I’m sitting in a round booth that’s designed for a double date or for 9 girls on ladies’ night. It’s a big circle. With great lighting.

I’m on a personal retreat, one of these that is prescribed by my counselor. (She writes the **best** prescriptions.) I walked into the hotel room, and of course within 7 minutes I had scattered my things on every flat surface in the room.

Note to Tricia: Nobody else will gather these things for you when you’re ready to check out. I know ‘checkout’ isn’t on your radar right now, but it will come. And you won’t be ready for the scavenger hunt for earrings and a cell phone charger.

The hostess and I chatted a bit while she waited for my (giant) table to be cleared and prepared. She has two tattoos on her forearm, and I love to ask about such things. When a person has a tattoo that’s visible, they always have an answer ready.

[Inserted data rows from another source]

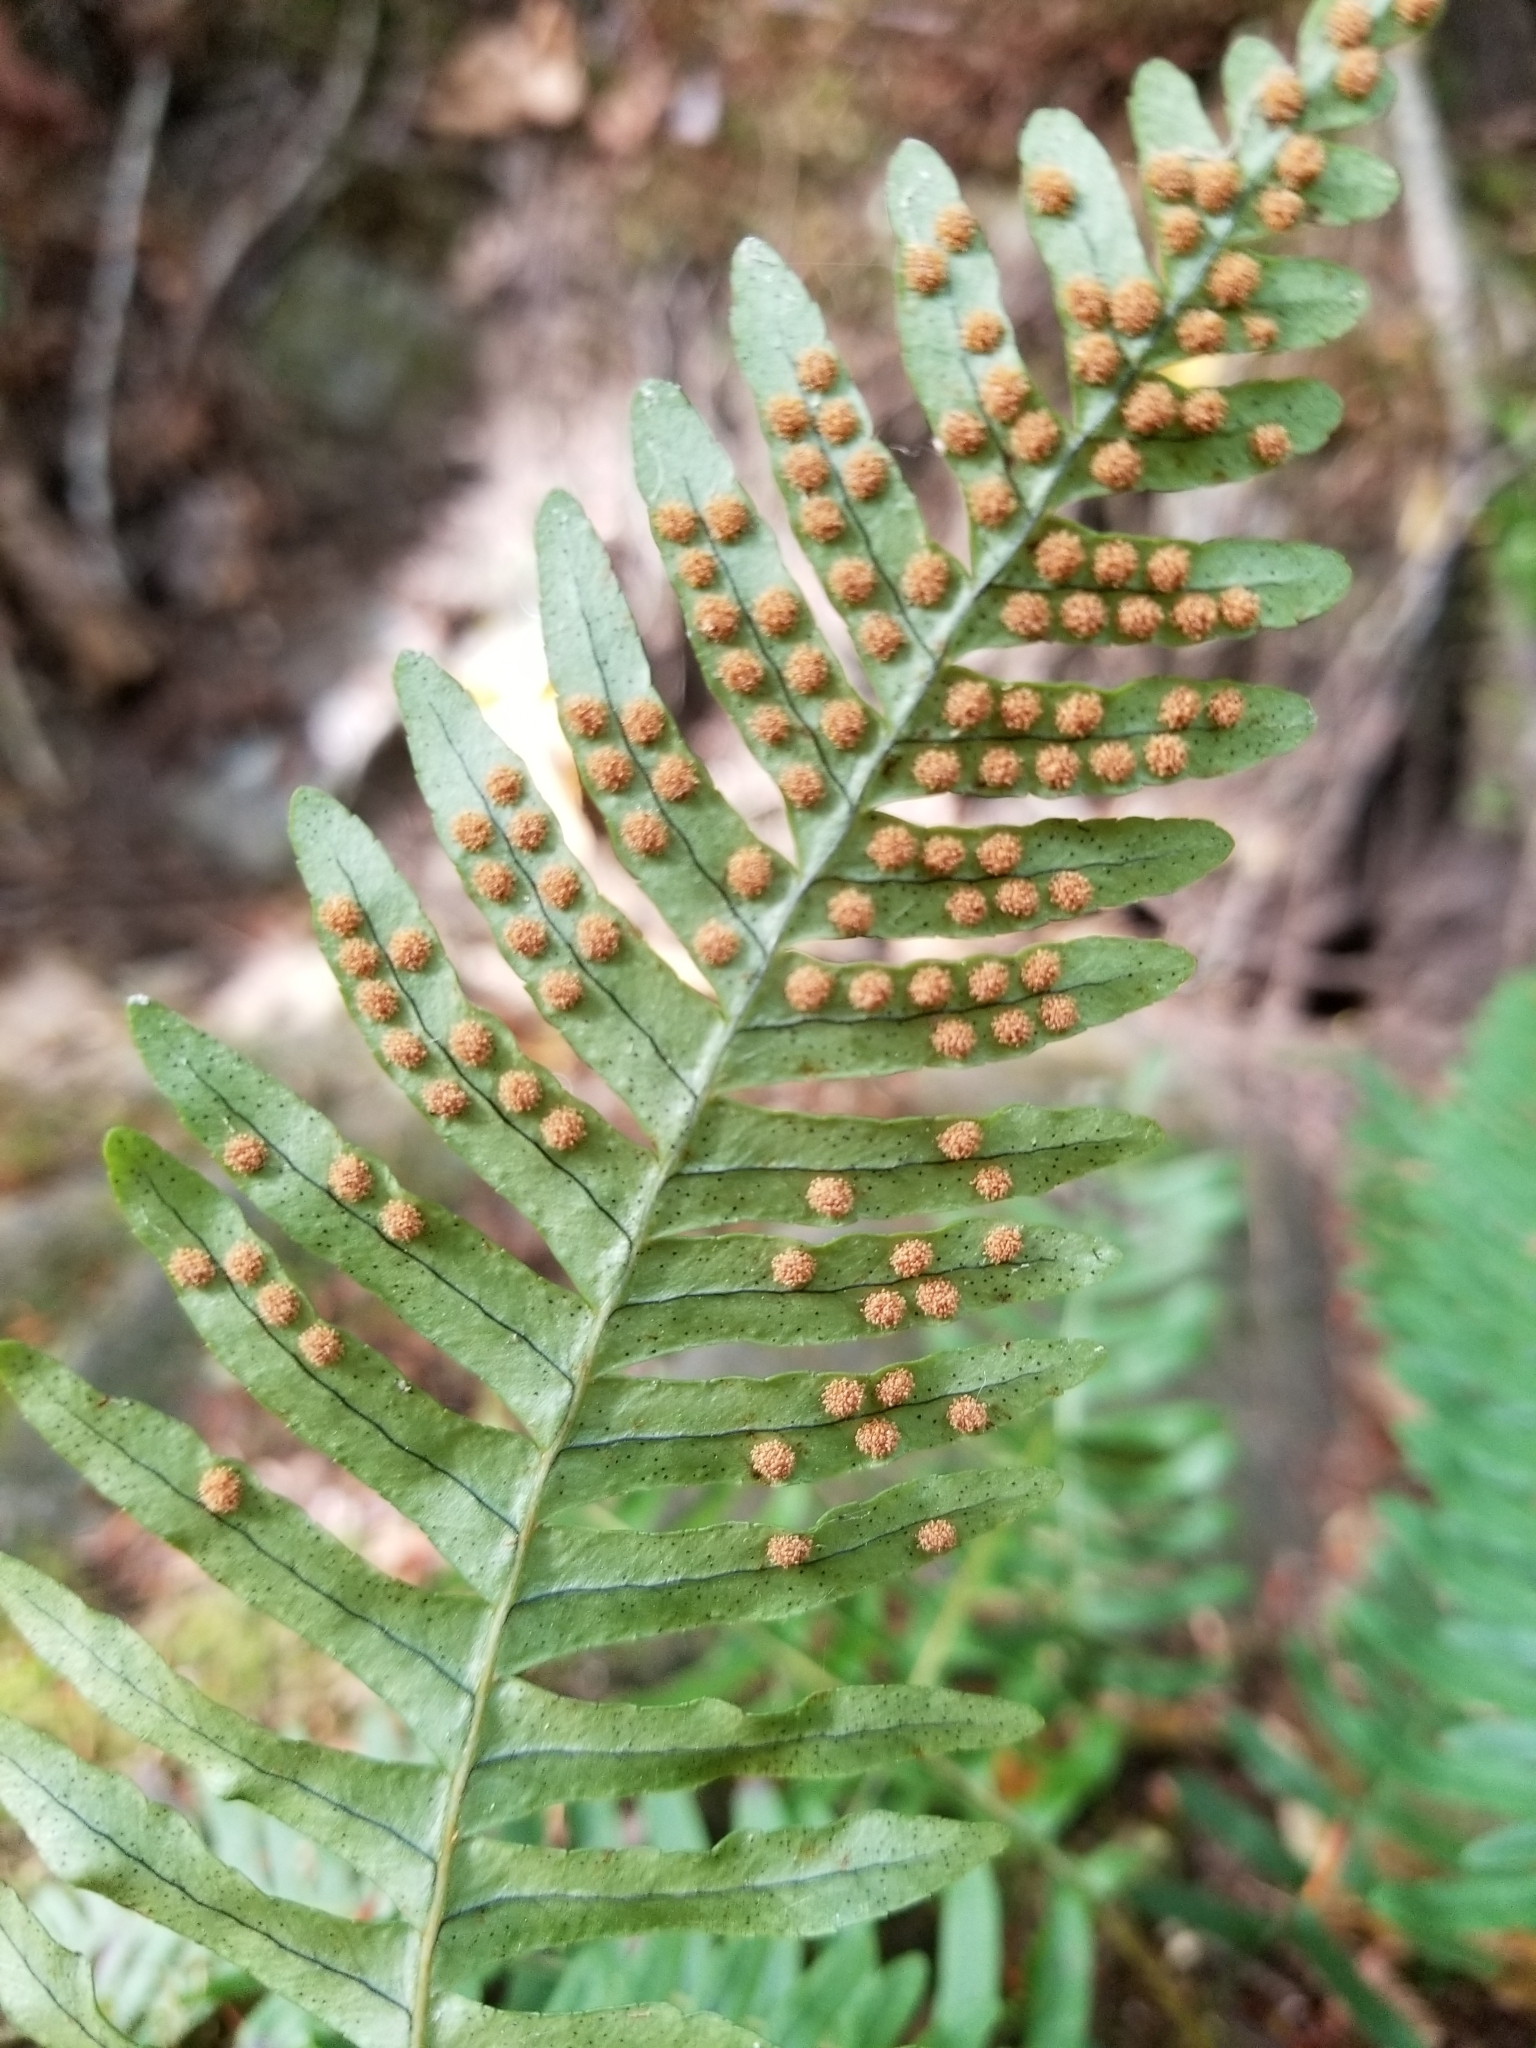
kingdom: Plantae
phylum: Tracheophyta
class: Polypodiopsida
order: Polypodiales
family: Polypodiaceae
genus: Polypodium
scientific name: Polypodium virginianum
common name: American wall fern
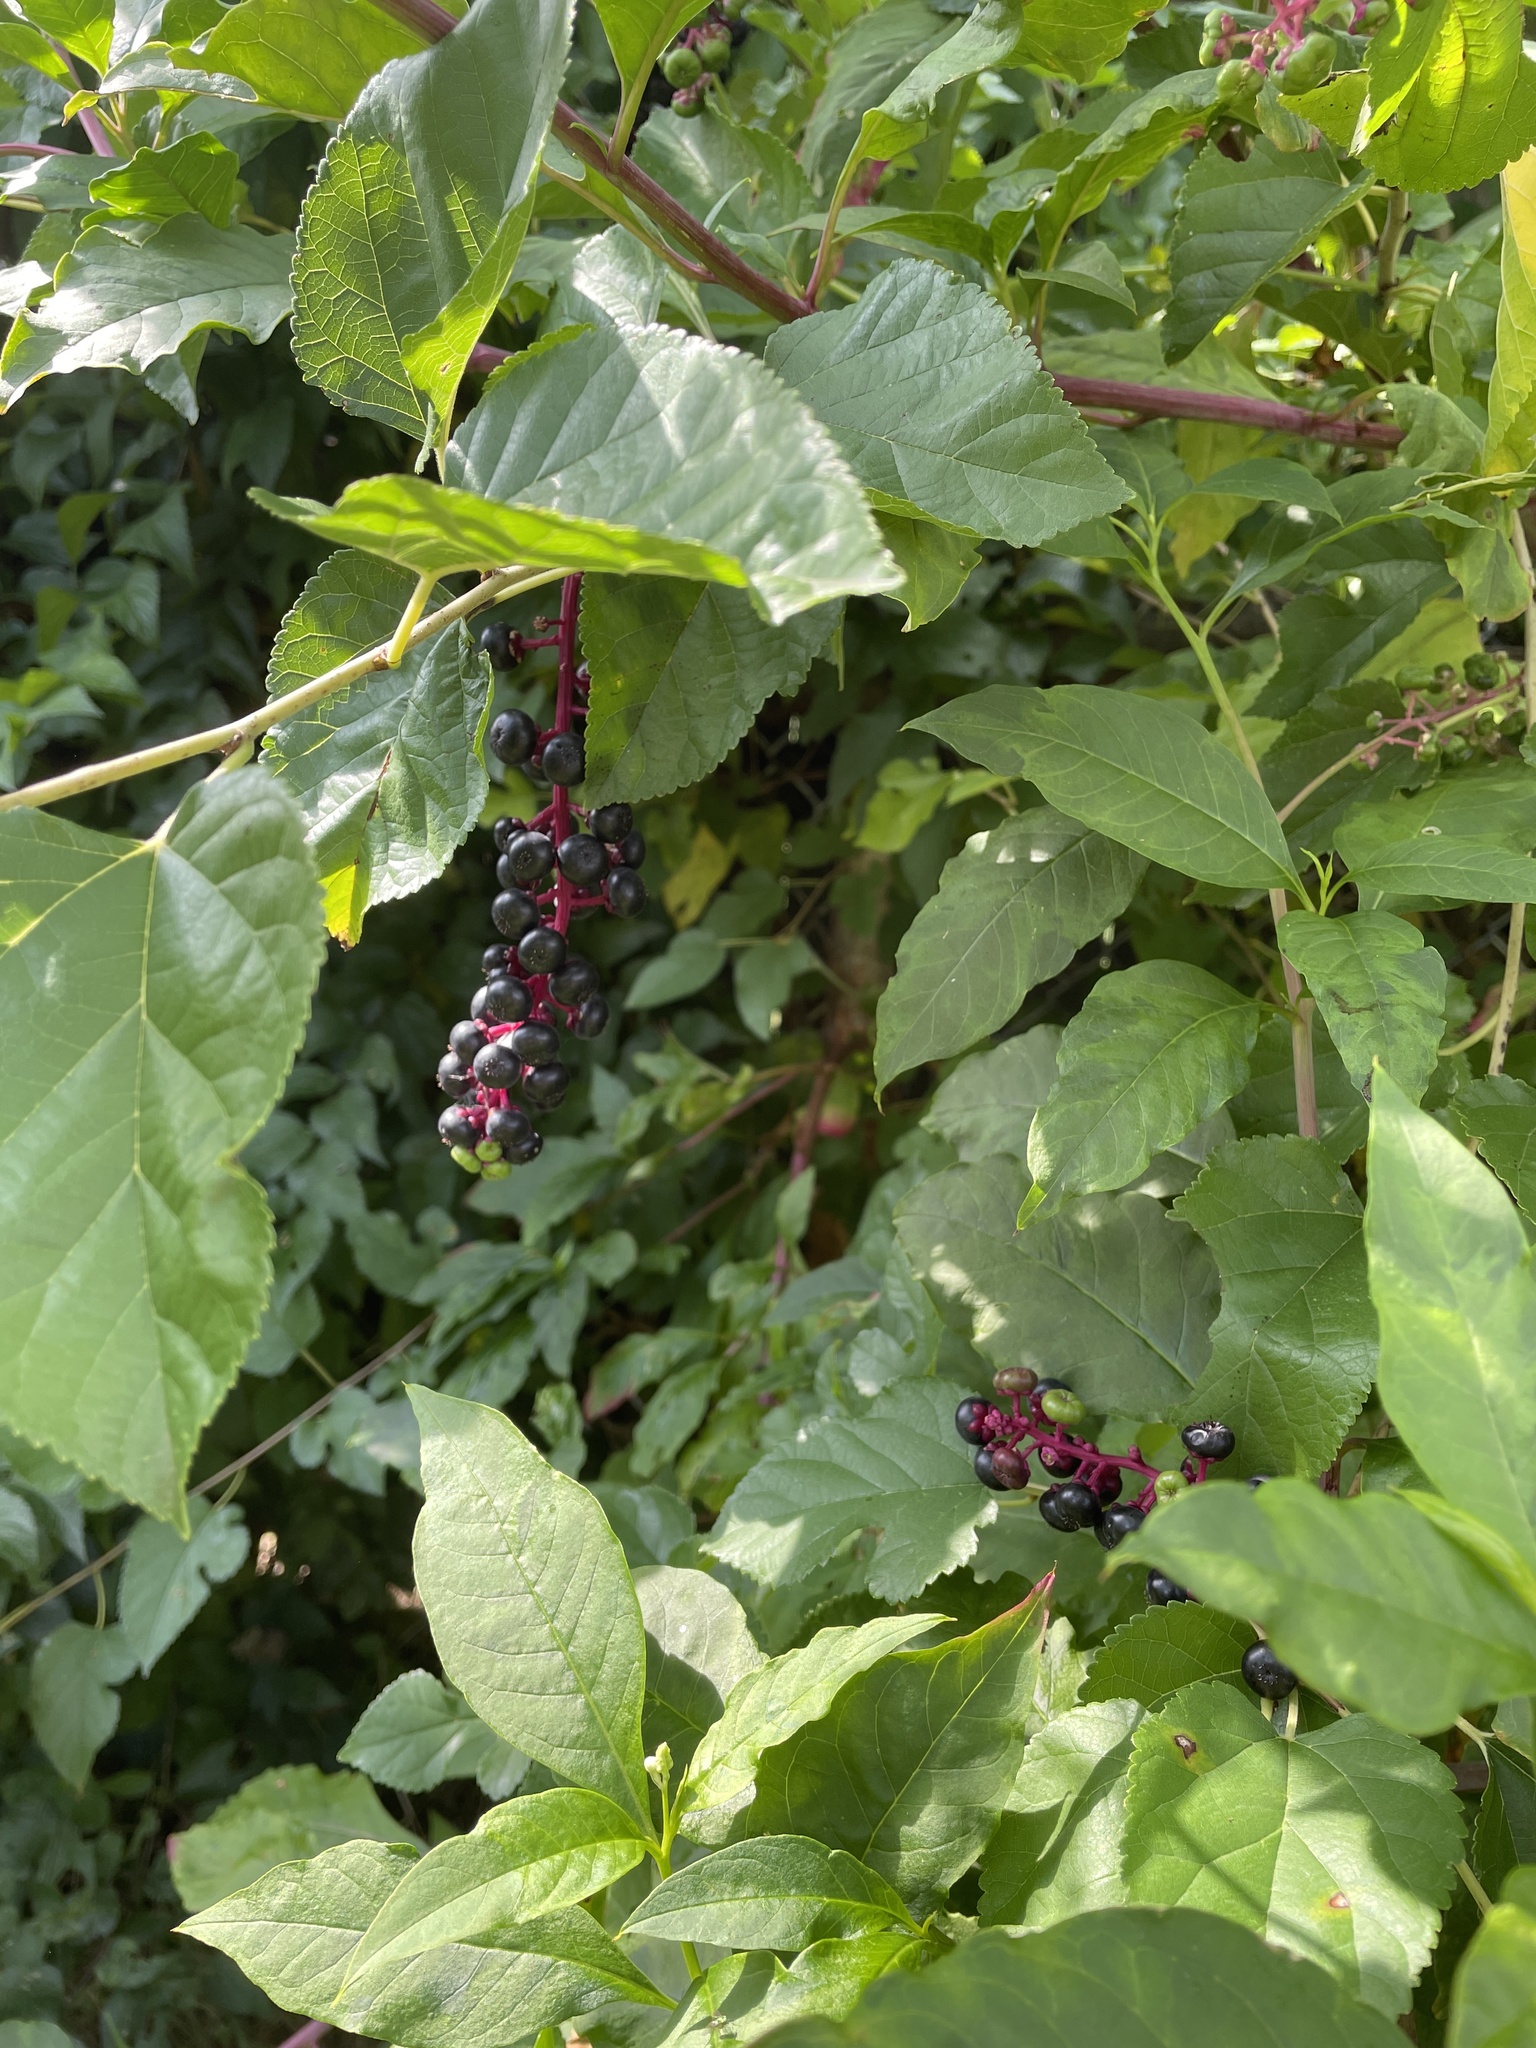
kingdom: Plantae
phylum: Tracheophyta
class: Magnoliopsida
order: Caryophyllales
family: Phytolaccaceae
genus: Phytolacca
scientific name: Phytolacca americana
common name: American pokeweed
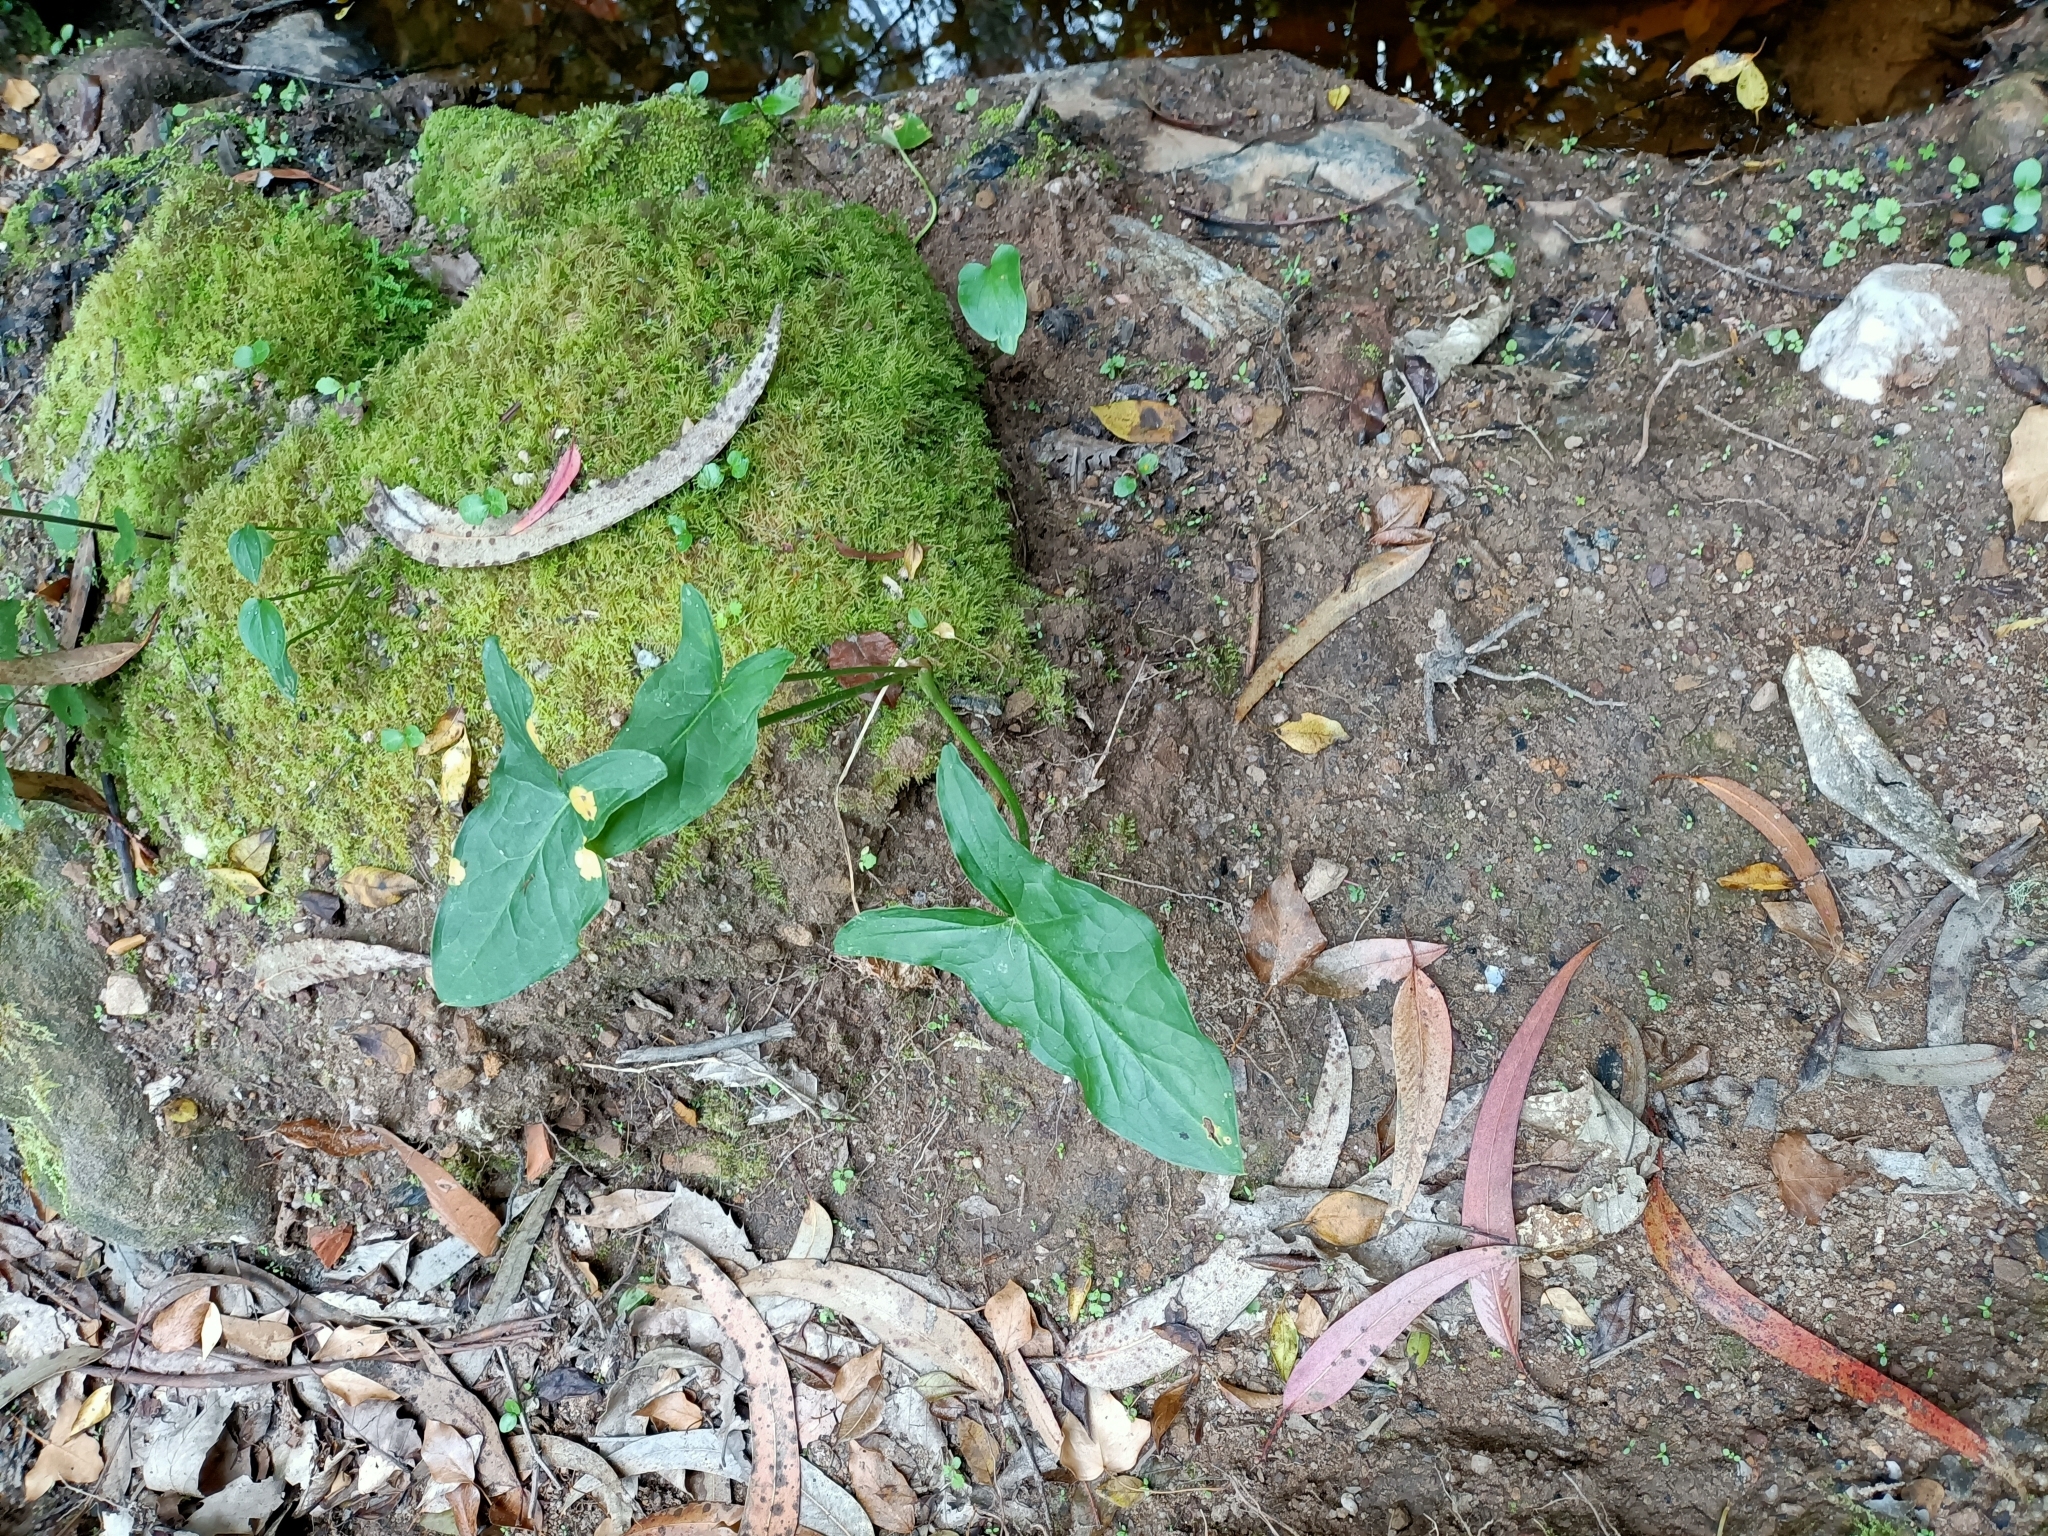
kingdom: Plantae
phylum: Tracheophyta
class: Liliopsida
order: Alismatales
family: Araceae
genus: Arum
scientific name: Arum italicum
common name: Italian lords-and-ladies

(Although I don’t always have my answer ready. I hem and haw around the book of Hosea and this verse and this word and that night and a holy moment with sacred writing, and my husband died three days later. By then, I’ve said so much in Christianese that the person has lost interest all but entirely. So then I say, “It’s my own handwriting, and they’re back in the game.

My ready-explanation, from this point forward, will be this: “My tattoo? It says ‘betrothed.’ It’s a reminder that even though I am a widow, I am still a bride.” And we’ll see where it goes from there.)

On one side of her arm, she had a long, flowery key. She called it a skeleton key, and I don’t really know what that means and I didn’t feel liek I could google very inconspicuously. (Google, my ever go-to for hot topics and words everyone else seems to understand.)

(Urban dictionary can also provide this service, although I always, always end up with more information than I intended to get and thereby a startled expression on my face.)

(I’m using a lot of parentheses. My editor would have a heyday. Hay day. Heigh dey. I hate when I don’t know how to spell a word.)

I complimented her on the skeleton key, which is indeed lovely and looks not skeletal at all. Then I noticed the ink on the other side: Rule Number 32.

As we walked through the dining room, navigating around chairs in a dimly lit room, she talked over her shoulder to tell me about a movie called Zombie Land – perhaps you’ve seen it, but I live in a land of Ninja Turtles and Phineas and Pherb, so zombies have an entirely different connotation for me. Green and animated.

In the movie, there are rules for living in a zombie land. And rule #32 is: Enjoy the small things. And just then, she seated me at this great big, round table that is nearly a private room.

Here I sit, practicing the fine art of dining alone, at a table set for a party. And I’m not sad.

I’m thinking of days when it will be filled again.

And I’m enjoying the small things. (Or in this case, the great big one.)